There are differences as to the type of data feeding into DIA across countries. Some Member States conducting DIA only rely on administrative data, using one or multiple datasets (BE, EE, ES, NL, PT, SE). Some other Member States use administrative data in combination with survey data (SILC or HBS data for instance) (AT, CZ, DK, FI, FR, IE, EL, HR, IT, HU, LV, MT, PL, RO, SK). In most Member States, administrative data used for DIA are not publicly available, but they are easily accessible (possibly upon request) in some countries (DK, ES, IE, SE).

Figure 5 – Data used for producing DIA analysis - euro area Member States(*) (N=17)

Note: respondents are allowed to choose multiple answers. (*) Cyprus and Luxembourg are excluded since no DIA is performed in these Member States. Source: Study on Distribution Impact Assessment by the University of Milan, financed by the Commission (DG EMPL):  

Survey data

Survey data, such as EU-SILC, which is readily available to researchers, is widely used in DIA by academics and public administrations. Depending on the national practices, many benefits in the survey data may be aggregated together 50 . This can make it difficult, for instance, to ascertain whether somebody is in receipt of unemployment assistance or unemployment insurance benefit, with implications for simulating policy changes to either of these. Those countries that have their microsimulation models based on national survey data need to have in place methods to ensure that the data are of sufficient quality and timeliness and include adequate details on the income and living conditions of individuals and households.

Dataset records:
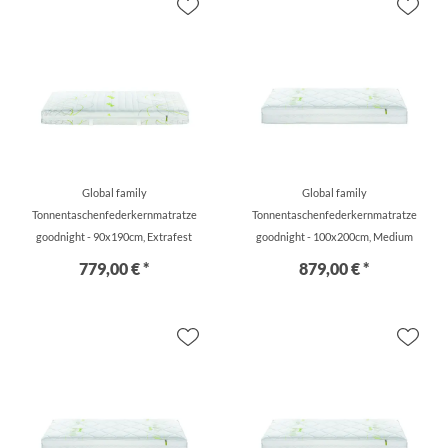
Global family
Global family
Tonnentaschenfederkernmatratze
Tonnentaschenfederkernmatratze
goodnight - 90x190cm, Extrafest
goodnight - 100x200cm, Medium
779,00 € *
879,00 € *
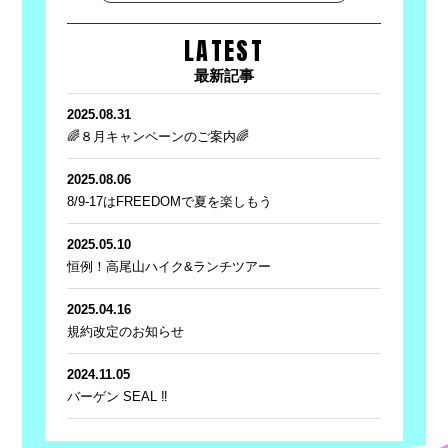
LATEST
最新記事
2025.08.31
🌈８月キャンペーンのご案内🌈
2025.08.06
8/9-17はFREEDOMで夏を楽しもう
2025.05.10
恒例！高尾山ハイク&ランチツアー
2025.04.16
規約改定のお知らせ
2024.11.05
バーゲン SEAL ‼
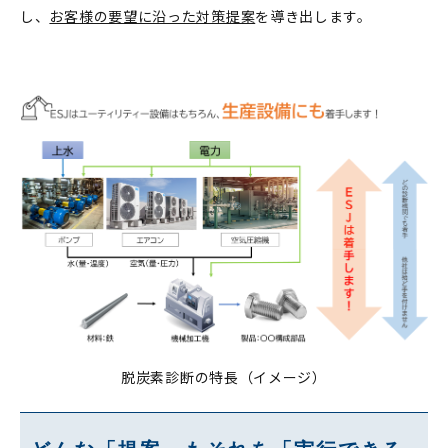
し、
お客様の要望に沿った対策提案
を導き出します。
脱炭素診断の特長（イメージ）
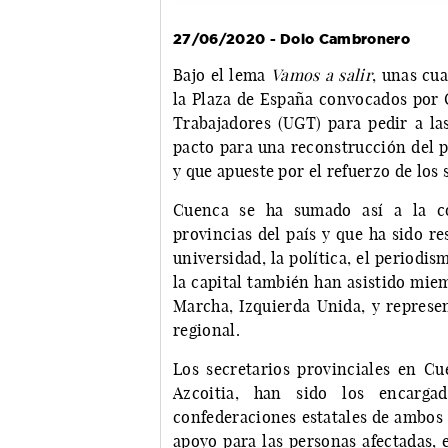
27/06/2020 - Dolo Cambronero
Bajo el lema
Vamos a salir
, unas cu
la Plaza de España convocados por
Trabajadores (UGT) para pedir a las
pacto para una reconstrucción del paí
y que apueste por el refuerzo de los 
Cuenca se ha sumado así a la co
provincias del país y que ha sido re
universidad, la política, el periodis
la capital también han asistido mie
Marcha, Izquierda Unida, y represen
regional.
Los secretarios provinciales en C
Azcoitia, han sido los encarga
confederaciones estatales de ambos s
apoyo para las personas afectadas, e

--

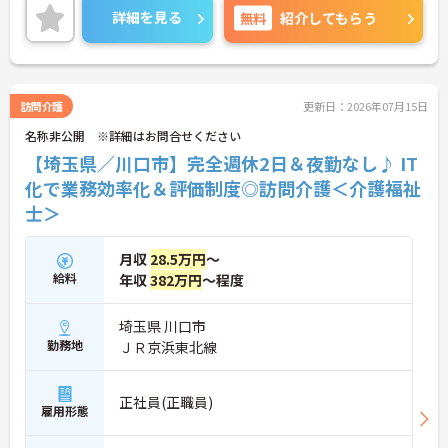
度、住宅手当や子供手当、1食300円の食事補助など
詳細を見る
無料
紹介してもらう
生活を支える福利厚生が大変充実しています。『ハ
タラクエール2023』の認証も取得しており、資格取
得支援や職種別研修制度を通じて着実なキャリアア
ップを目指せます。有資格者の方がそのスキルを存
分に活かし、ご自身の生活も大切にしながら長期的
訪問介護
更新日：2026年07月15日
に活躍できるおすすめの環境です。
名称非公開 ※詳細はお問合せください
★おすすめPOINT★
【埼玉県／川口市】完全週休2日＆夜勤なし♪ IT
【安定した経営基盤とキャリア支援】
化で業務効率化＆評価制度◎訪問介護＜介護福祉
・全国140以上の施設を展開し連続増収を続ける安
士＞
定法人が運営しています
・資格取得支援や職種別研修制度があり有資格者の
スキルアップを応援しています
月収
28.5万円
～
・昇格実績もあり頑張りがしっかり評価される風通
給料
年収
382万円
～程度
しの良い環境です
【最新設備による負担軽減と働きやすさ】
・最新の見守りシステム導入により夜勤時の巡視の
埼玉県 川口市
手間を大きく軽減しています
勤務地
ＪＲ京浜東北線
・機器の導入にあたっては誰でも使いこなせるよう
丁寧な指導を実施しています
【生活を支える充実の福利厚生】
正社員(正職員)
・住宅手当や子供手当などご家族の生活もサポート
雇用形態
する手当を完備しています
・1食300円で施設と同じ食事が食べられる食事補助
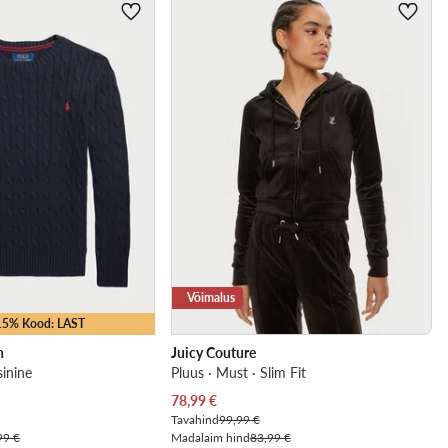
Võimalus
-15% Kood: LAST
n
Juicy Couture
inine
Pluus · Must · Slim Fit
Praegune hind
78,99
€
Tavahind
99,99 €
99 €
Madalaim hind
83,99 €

...

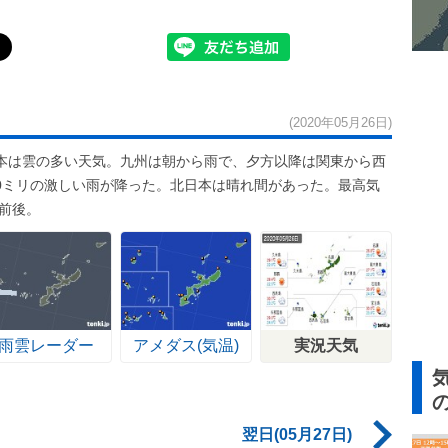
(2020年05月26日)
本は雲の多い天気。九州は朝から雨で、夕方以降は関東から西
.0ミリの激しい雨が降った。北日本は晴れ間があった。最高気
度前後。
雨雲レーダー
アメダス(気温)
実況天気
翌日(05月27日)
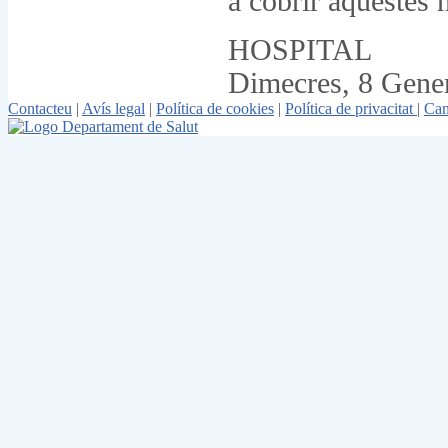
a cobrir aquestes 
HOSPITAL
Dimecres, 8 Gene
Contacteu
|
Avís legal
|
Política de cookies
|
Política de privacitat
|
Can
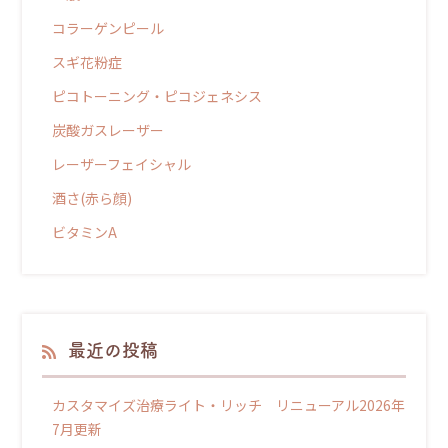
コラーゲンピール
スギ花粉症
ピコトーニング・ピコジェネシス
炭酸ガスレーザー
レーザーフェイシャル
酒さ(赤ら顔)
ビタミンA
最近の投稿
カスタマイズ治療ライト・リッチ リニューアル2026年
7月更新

> _Task requirements_
a: Write out the portion of the extract on DIA data sources that opens with the words containing "There are differences" and closes with "Member States(*) (N=17)".
b: According to the extract on DIA data sources, which Member States rely only on administrative data when conducting DIA?
c: Carry on the extract on DIA data sources, starting after its final sentence.
These lines have no connection to the extract on DIA data sources.

> _Responses by task_
a:
There are differences as to the type of data feeding into DIA across countries. Some Member States conducting DIA only rely on administrative data, using one or multiple datasets (BE, EE, ES, NL, PT, SE). Some other Member States use administrative data in combination with survey data (SILC or HBS data for instance) (AT, CZ, DK, FI, FR, IE, EL, HR, IT, HU, LV, MT, PL, RO, SK). In most Member States, administrative data used for DIA are not publicly available, but they are easily accessible (possibly upon request) in some countries (DK, ES, IE, SE).

Figure 5 – Data used for producing DIA analysis - euro area Member States(*) (N=17)

b: BE, EE, ES, NL, PT and SE.

c:
Box 7: Sources of survey data

EU Survey on Income and Living Conditions (EU-SILC)

The EU Statistics on Income and Living Conditions (EU-SILC) collects comparable cross-sectional and longitudinal data on income, poverty, social exclusion and living conditions. EU-SILC provides two types of data: cross-sectional data over a given time or a certain time period with variables on income, poverty, social exclusion and other living conditions and longitudinal data on individual-level changes over time, observed periodically over a 4-or 6-year period. Information on social exclusion and housing conditions is collected mainly at household level, while labour, education and health information is obtained from individuals aged 16 and over. Income variables at detailed component level are also mainly collected from individuals.

EU-SILC data are used to monitor poverty and social inclusion in the EU as part of the European Pillar of Social Rights and European Semester - the framework for coordinating economic policies across the EU – through the social scoreboard. EU-SILC data also provide quantitative evidence for monitoring the implementation of the social protection and inclusion dimension of the European Pillar of Social Rights, provide data for the Social Protection Performance Monitor and are used in the context of the Open Method of Coordination on social inclusion and social protection.

Household Budget Survey (HBS)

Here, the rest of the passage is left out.